Both interpretations seem to be sort-of valid for English (I’m not a native speaker). AFAIK it’s valid English to say “a catapult doesn’t accelerate projectiles the way a cannon does”, i.e., it still accelerates projectiles but does it differently, but it’s also valid English to say “neutron stars do not have fusion in their cores the way normal stars do”, i.e., they don’t have fusion in their cores at all. (Saying “X in the same way as Y” rather than the shorter “X the way Y” seems to lean towards the former meaning, but it still seems ambiguous to me.)
So, basically, which one do you mean? From the last part of that paragraph (“if it does”), it seems that we don’t really know. But if we don’t, than why are Reissner-Nordström or Kerr-Newman black holes treated separately from Schwarzschild and Kerr black holes? Wikipedia claims that putting too much charge in one would cause a naked singularity, doesn’t the charge have to bend spacetime to make the horizon go away?

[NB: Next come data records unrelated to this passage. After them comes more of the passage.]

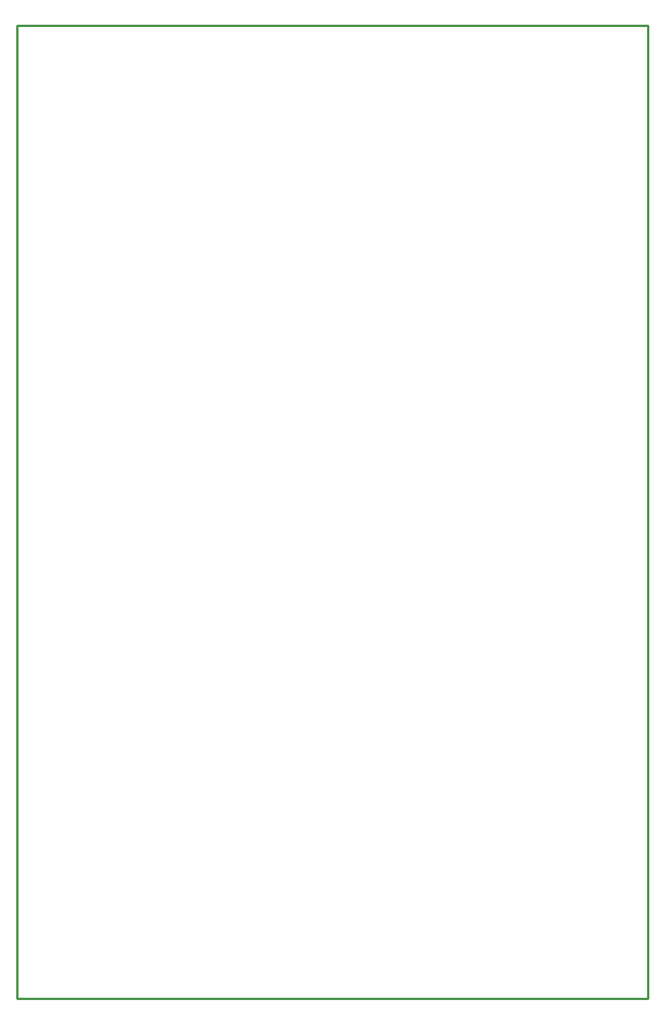
<source format=gbr>
G04 EAGLE Gerber RS-274X export*
G75*
%MOMM*%
%FSLAX34Y34*%
%LPD*%
%IN*%
%IPPOS*%
%AMOC8*
5,1,8,0,0,1.08239X$1,22.5*%
G01*
G04 Define Apertures*
%ADD10C,0.254000*%
D10*
X0Y0D02*
X692150Y0D01*
X692150Y1066800D01*
X0Y1066800D01*
X0Y0D01*
M02*

</source>
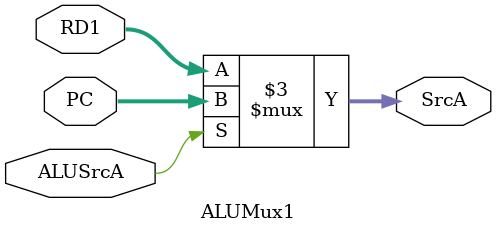
<source format=sv>
module ALUMux1 (
    input logic [31:0] RD1,
    input logic [31:0] PC,
    input logic ALUSrcA,
    output logic [31:0] SrcA
);

always_comb begin
        if (ALUSrcA) 
            SrcA=PC;
        else 
            SrcA=RD1;
    end

endmodule

</source>
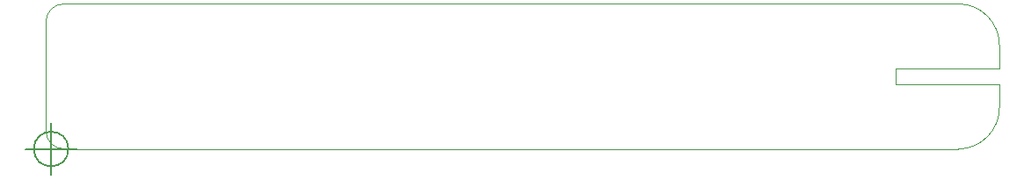
<source format=gbr>
G04 #@! TF.GenerationSoftware,KiCad,Pcbnew,(5.1.6)-1*
G04 #@! TF.CreationDate,2020-10-19T10:56:23-05:00*
G04 #@! TF.ProjectId,tri-slot-feedlines,7472692d-736c-46f7-942d-666565646c69,rev?*
G04 #@! TF.SameCoordinates,Original*
G04 #@! TF.FileFunction,Profile,NP*
%FSLAX46Y46*%
G04 Gerber Fmt 4.6, Leading zero omitted, Abs format (unit mm)*
G04 Created by KiCad (PCBNEW (5.1.6)-1) date 2020-10-19 10:56:23*
%MOMM*%
%LPD*%
G01*
G04 APERTURE LIST*
G04 #@! TA.AperFunction,Profile*
%ADD10C,0.020000*%
G04 #@! TD*
G04 #@! TA.AperFunction,Profile*
%ADD11C,0.150000*%
G04 #@! TD*
G04 APERTURE END LIST*
D10*
X-38100000Y-7000000D02*
G75*
G02*
X-39850000Y-5250000I0J1750000D01*
G01*
X-39850000Y5250000D02*
G75*
G02*
X-38100000Y7000000I1750000J0D01*
G01*
D11*
X-37683334Y-7000000D02*
G75*
G03*
X-37683334Y-7000000I-1666666J0D01*
G01*
X-41850000Y-7000000D02*
X-36850000Y-7000000D01*
X-39350000Y-4500000D02*
X-39350000Y-9500000D01*
D10*
X52000000Y-3000000D02*
G75*
G02*
X48000000Y-7000000I-4000000J0D01*
G01*
X48000000Y7000000D02*
G75*
G02*
X52000000Y3000000I0J-4000000D01*
G01*
X42000000Y-800000D02*
X42000000Y800000D01*
X52000000Y800000D02*
X52000000Y3000000D01*
X52000000Y-3000000D02*
X52000000Y-800000D01*
X42000000Y800000D02*
X52000000Y800000D01*
X52000000Y-800000D02*
X42000000Y-800000D01*
X-38100000Y7000000D02*
X48000000Y7000000D01*
X-38100000Y-7000000D02*
X48000000Y-7000000D01*
X-39850000Y5250000D02*
X-39850000Y-5250000D01*
M02*

</source>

I encountered similar ambiguity problems with basically all explanations I could find, and also for other physics questions. One such question that you might have an answer to is: Do superconductors actually have really, trully, honest-to-Omega zero resistance, or is it just low enough that we can ignore it over really long time frames? (I know superconductors per se are a bit outside of your research, but I assume you know a lot more than I do due to the ones used in accelerators, and perhaps a similar question applies to color-superconducting phases of matter you might have had to learn about for your actual day job.)
Re Tipler cylinder (incidentally, discovered by van Stockum). It's one of those eternal solutions you cannot construct in a "normal" spacetime, because any such construction attempt would hit the Cauchy horizon, where the "first" closed timelike curve (CTC) is supposed to appear. I put "first" in quotation marks because the order of events loses meaning in spacetimes with CTCs. Thus, if you attempt to build a large enough cylinder and spin it up, something else will happen before the frame-dragging effect gets large enough to close the time loop. This has been discussed in the published literature, just look up references to the Tipler's papers. Amos Ori spent a fair amount of time trying to construct (theoretically) something like a time-machine out of black holes, with marginal success.